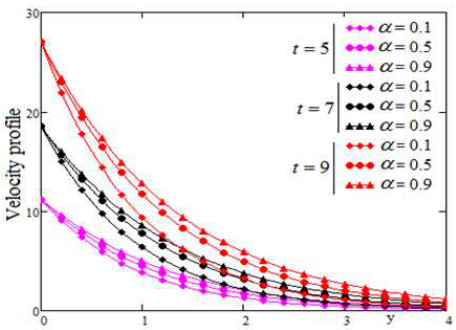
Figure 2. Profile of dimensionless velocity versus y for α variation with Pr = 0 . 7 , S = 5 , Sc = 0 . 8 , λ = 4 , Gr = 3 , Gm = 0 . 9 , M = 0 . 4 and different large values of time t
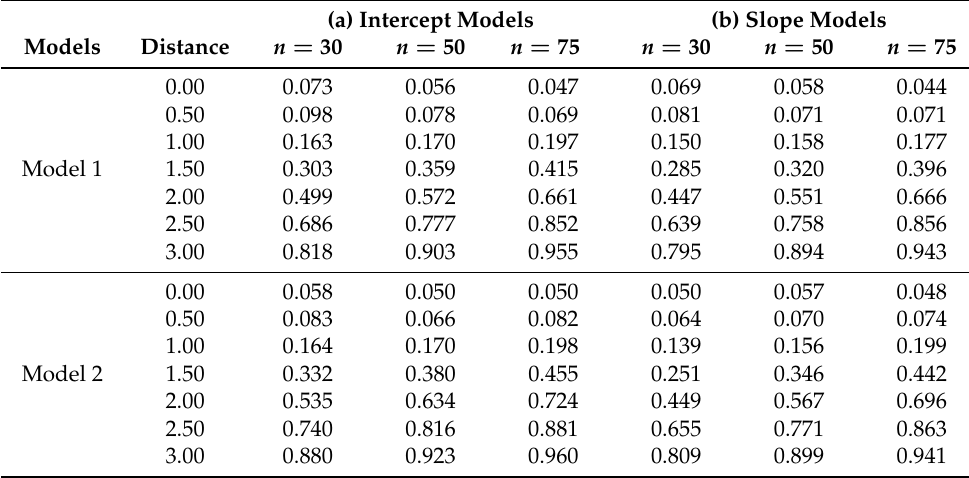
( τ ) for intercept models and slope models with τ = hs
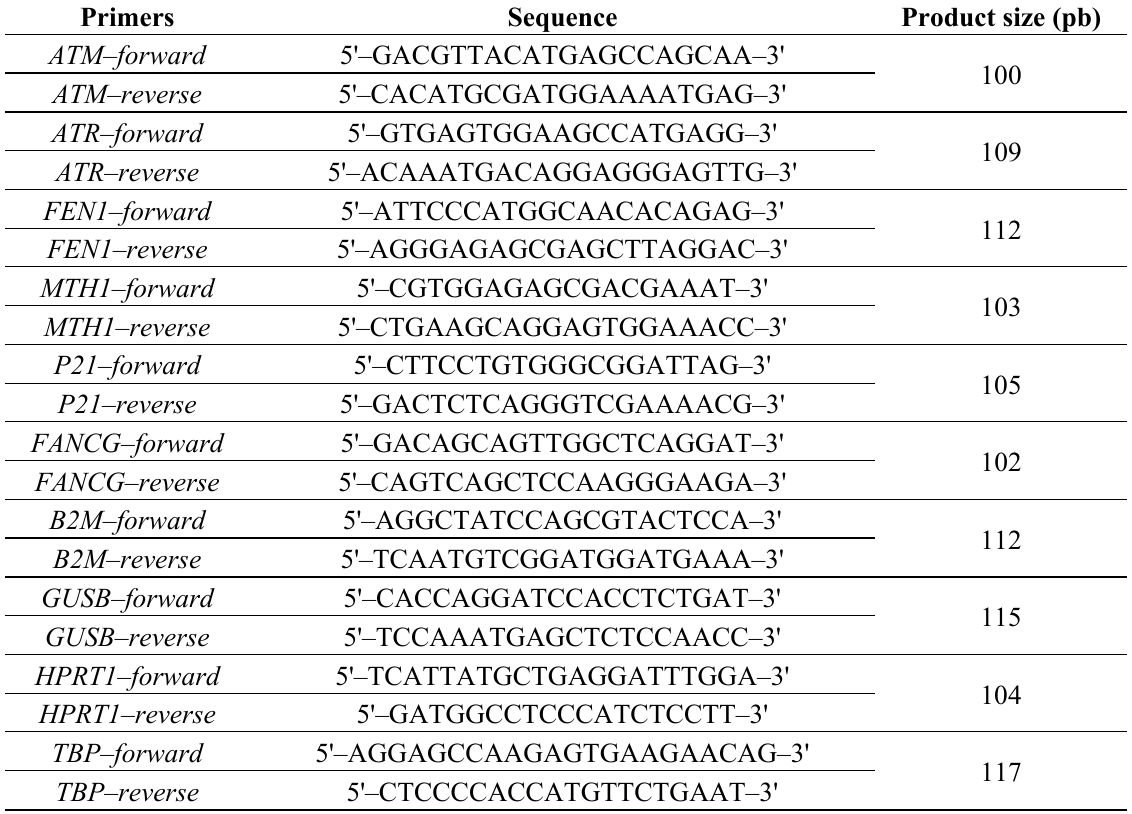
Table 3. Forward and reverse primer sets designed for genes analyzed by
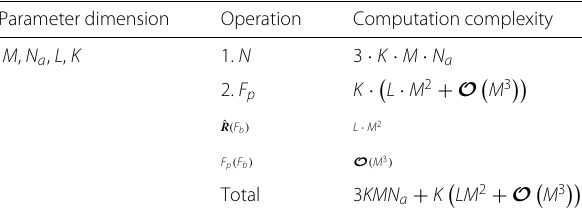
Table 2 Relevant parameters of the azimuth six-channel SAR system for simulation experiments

**Task requirements**
Search the lines above for the string "Table" and copy each line that has it.

**Exercise solution**
Table 3. Forward and reverse primer sets designed for genes analyzed by
Table 2 Relevant parameters of the azimuth six-channel SAR system for simulation experiments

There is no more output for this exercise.